• [Document section]:
[Codel] codel "oversteer"

Dave Taht dave.taht at gmail.com
Tue Jun 19 21:32:00 EDT 2012


I've been forming a theory regarding codel behavior in some
pathological conditions. For the sake of developing the theory I'm
going to return to the original car analogy published here, and add a
new one - "oversteer".

Briefly:

If the underlying interface device driver is overbuffered, when the
packet backlog finally makes it into the qdisc layer, that bursts up
rapidly and codel rapidly ramps up it's drop strategy, which corrects
the problem, but we are back in a state where we are, as in the case
of an auto on ice, or a very loose connection to the steering wheel,
"oversteering" because codel is actually not measuring the entire
time-width of the queue and unable to control it well, even if it
could.

What I observe on wireless now with fq_codel under heavy load is
oscillation in the qdisc layer between 0 length queue and 70 or more
packets backlogged, a burst of drops when that happens, and far more
drops than ecn marks that I expected  (with the new (arbitrary) drop
ecn packets if > 2 * target idea I was fiddling with illustrating the
point better, now). It's difficult to gain further direct insight
without time and packet traces, and maybe exporting more data to
userspace, but this kind of explains a report I got privately on x86
(no ecn drop enabled), and the behavior of fq_codel on wireless on the
present version of cerowrt.

• [Explore the material]:
#1 According to the post on codel "oversteer," what does the writer observe on wireless with fq_codel under heavy load? List each observation.
#2 Write the next paragraph of the post on codel "oversteer," beginning after its final sentence.

[Counting data with pictures]

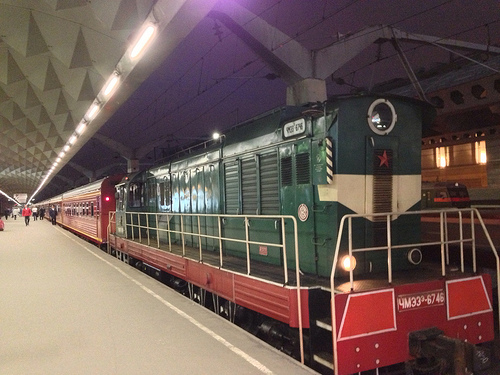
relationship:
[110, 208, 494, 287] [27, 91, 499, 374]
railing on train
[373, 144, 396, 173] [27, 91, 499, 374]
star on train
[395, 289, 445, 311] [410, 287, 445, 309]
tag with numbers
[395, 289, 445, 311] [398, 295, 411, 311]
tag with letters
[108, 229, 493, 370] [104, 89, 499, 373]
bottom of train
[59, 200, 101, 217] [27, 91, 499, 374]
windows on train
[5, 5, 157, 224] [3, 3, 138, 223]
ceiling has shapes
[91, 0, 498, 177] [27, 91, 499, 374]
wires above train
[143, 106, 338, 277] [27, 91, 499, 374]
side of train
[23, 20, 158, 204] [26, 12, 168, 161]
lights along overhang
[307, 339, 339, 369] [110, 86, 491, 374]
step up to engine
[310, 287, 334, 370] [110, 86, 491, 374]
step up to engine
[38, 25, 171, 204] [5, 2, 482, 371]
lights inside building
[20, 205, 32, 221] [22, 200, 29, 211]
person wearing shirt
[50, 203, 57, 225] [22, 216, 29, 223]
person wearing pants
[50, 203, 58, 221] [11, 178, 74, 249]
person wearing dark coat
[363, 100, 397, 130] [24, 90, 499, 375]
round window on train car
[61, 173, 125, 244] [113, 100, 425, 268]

• [Answers to the exercises]:
#1
- Oscillation in the qdisc layer between a 0 length queue and 70 or more packets backlogged
- A burst of drops when that happens
- Far more drops than ecn marks than expected

#2
(I could always have inserted a bug, too, if it wasn't for the private
report and having to get on a plane shortly I wouldn't be posting this
now)

Further testing ideas (others!) could try would be:

Increase BQL's setting to over-large values on a BQL enabled interface
and see what happens
Test with an overbuffered ethernet interface in the first place
Improve the ns3 model to have an emulated network interface with
user-settable buffering

Assuming I'm right and others can reproduce this, this implies that
focusing much harder on BQL and overbuffering related issues on the
dozens? hundreds? of non-BQL enabled ethernet drivers is needed at
this point. And we already know that much more hard work on fixing
wifi is needed.

Despite this I'm generally pleased with the fq_codel results over
wireless I'm currently getting from today's build of cerowrt, and
certainly the BQL-enabled ethernet drivers I've worked with (ar71xx,
e1000) don't display this behavior, neither does soft rate limiting
using htb - instead achieving a steady state for the packet backlog,
accepting bursts, and otherwise being "nice".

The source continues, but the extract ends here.